### Aim of the exercise
Copy out the records below, substituting "collection site" for every "locality" and leaving everything else unchanged. Leave the pictures out of your copy.

━━━━━ Records provided

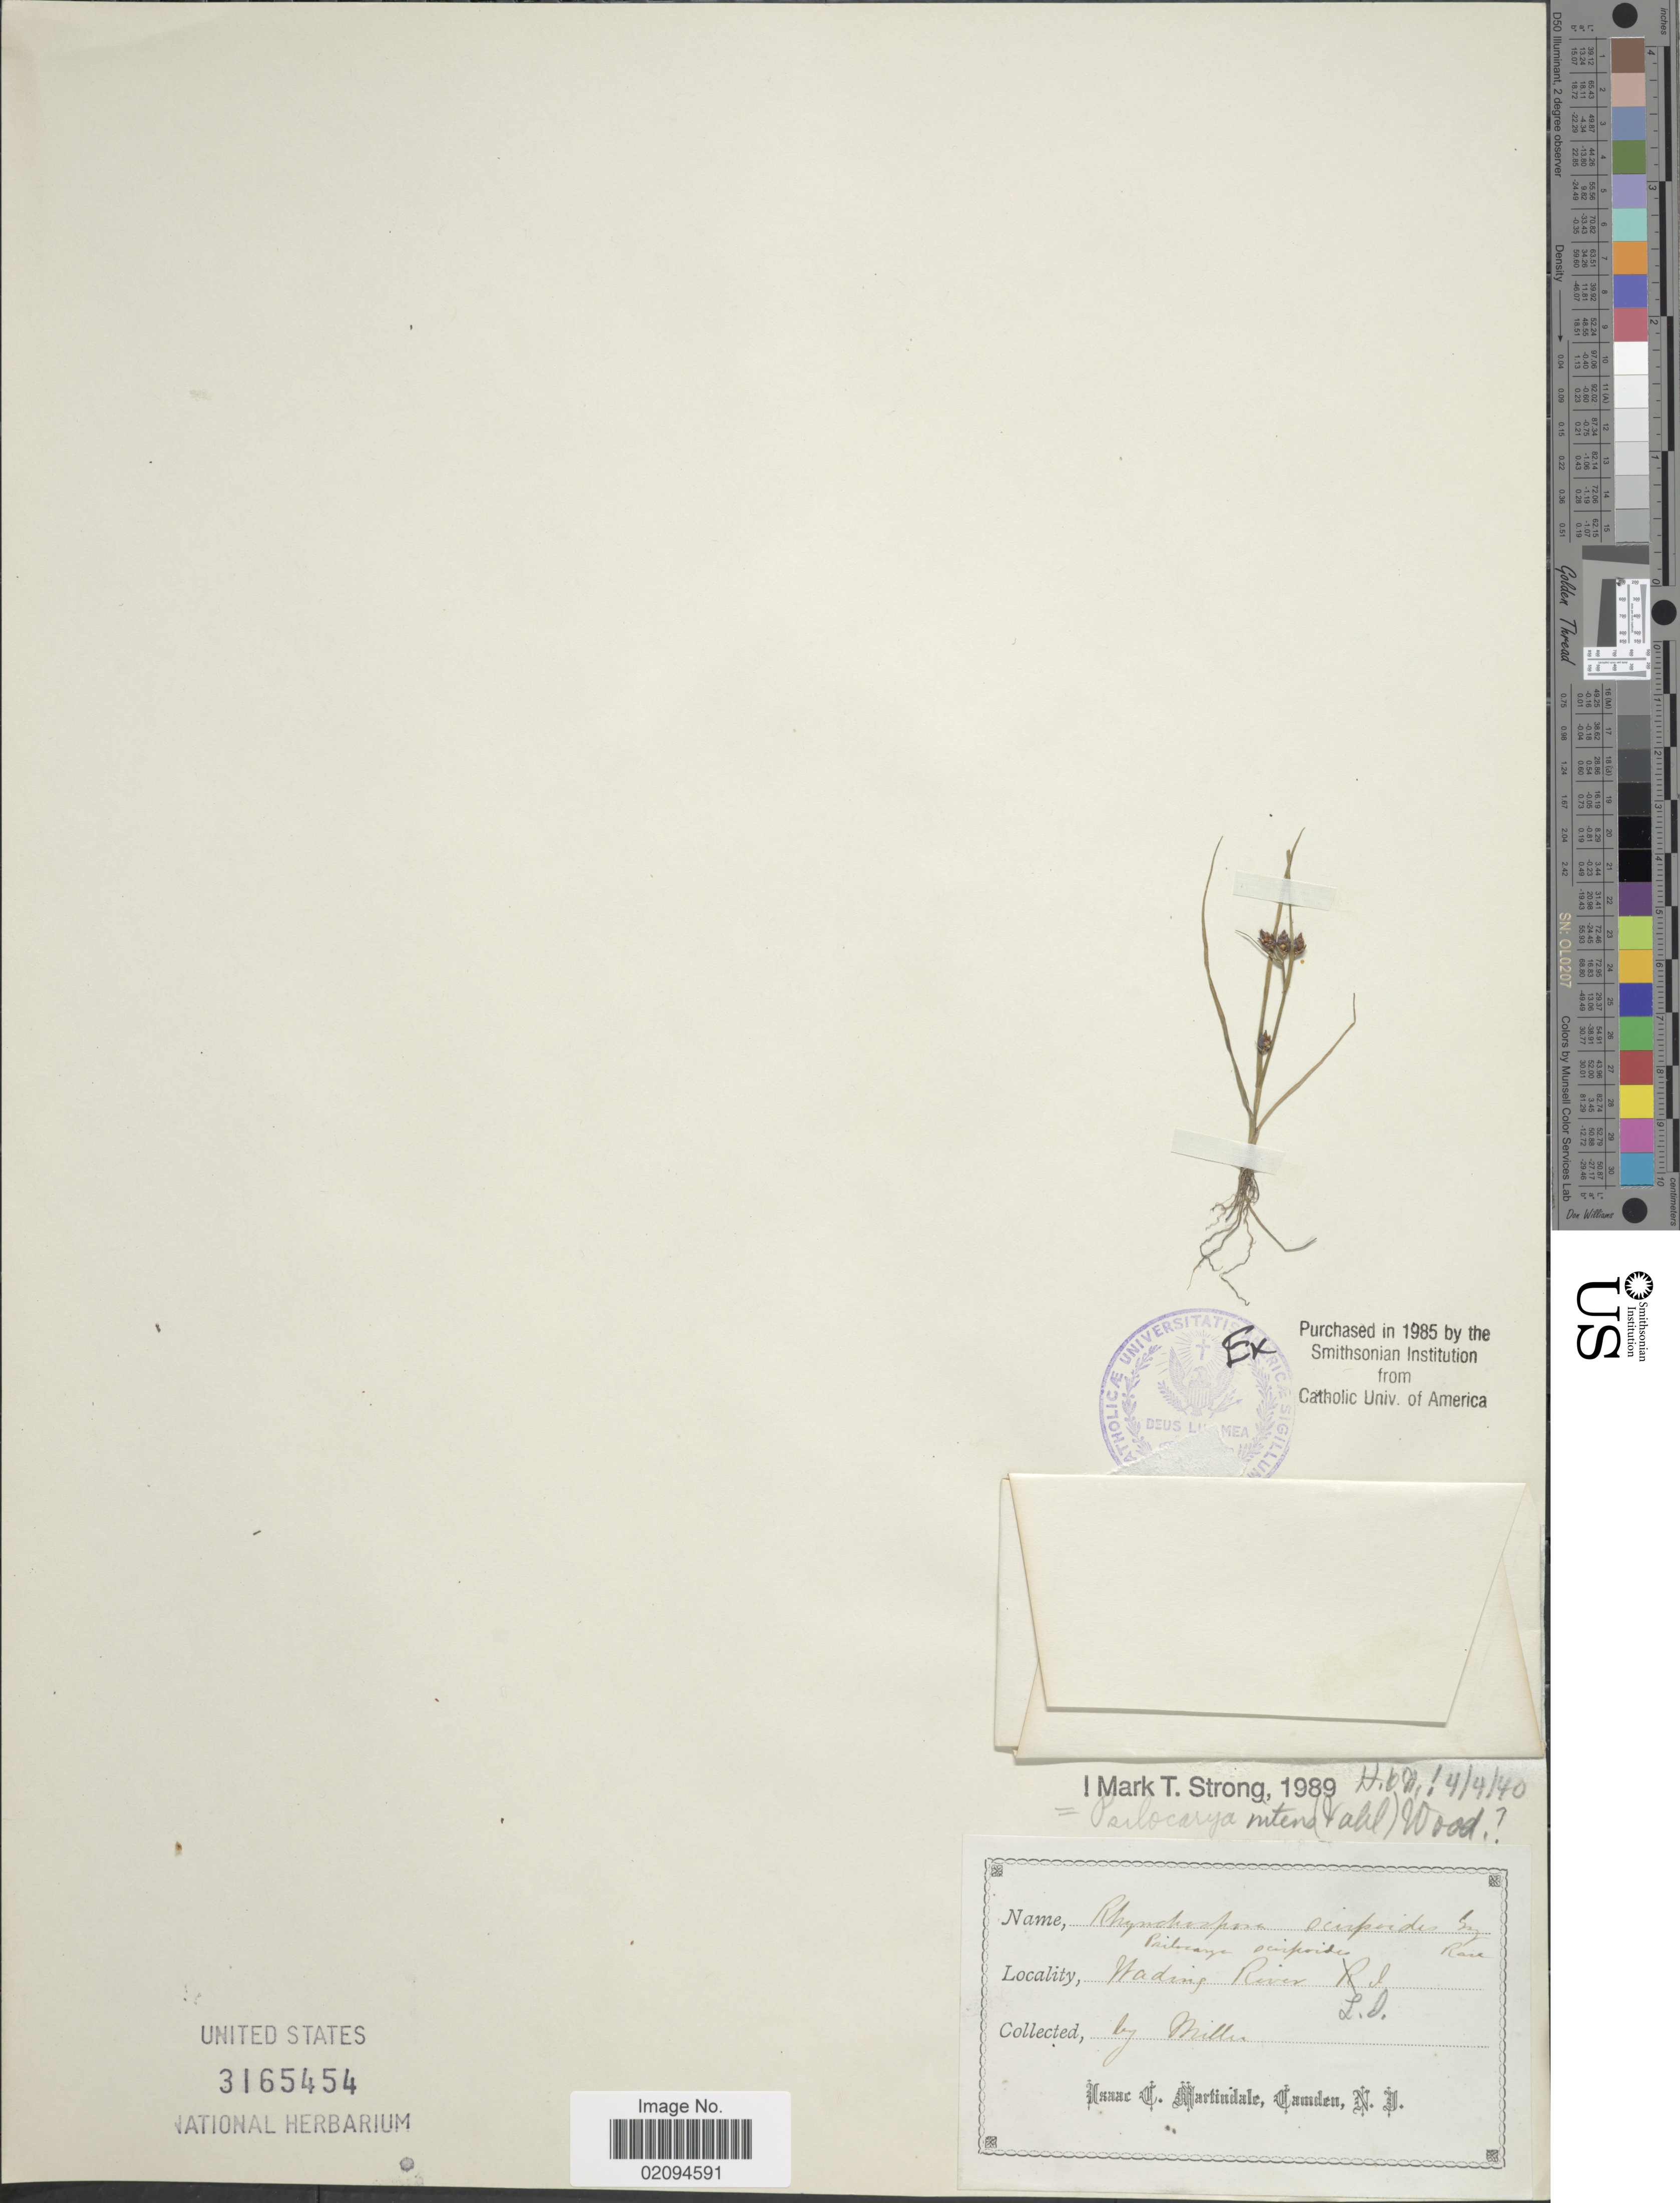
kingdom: Plantae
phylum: Tracheophyta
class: Liliopsida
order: Poales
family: Cyperaceae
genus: Rhynchospora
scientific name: Rhynchospora nitens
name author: (Vahl) A. Gray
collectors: -- Miller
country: United States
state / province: New York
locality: Wading River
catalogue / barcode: US 3165454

━━━━━━━━━━

### Full response
kingdom: Plantae
phylum: Tracheophyta
class: Liliopsida
order: Poales
family: Cyperaceae
genus: Rhynchospora
scientific name: Rhynchospora nitens
name author: (Vahl) A. Gray
collectors: -- Miller
country: United States
state / province: New York
collection site: Wading River
catalogue / barcode: US 3165454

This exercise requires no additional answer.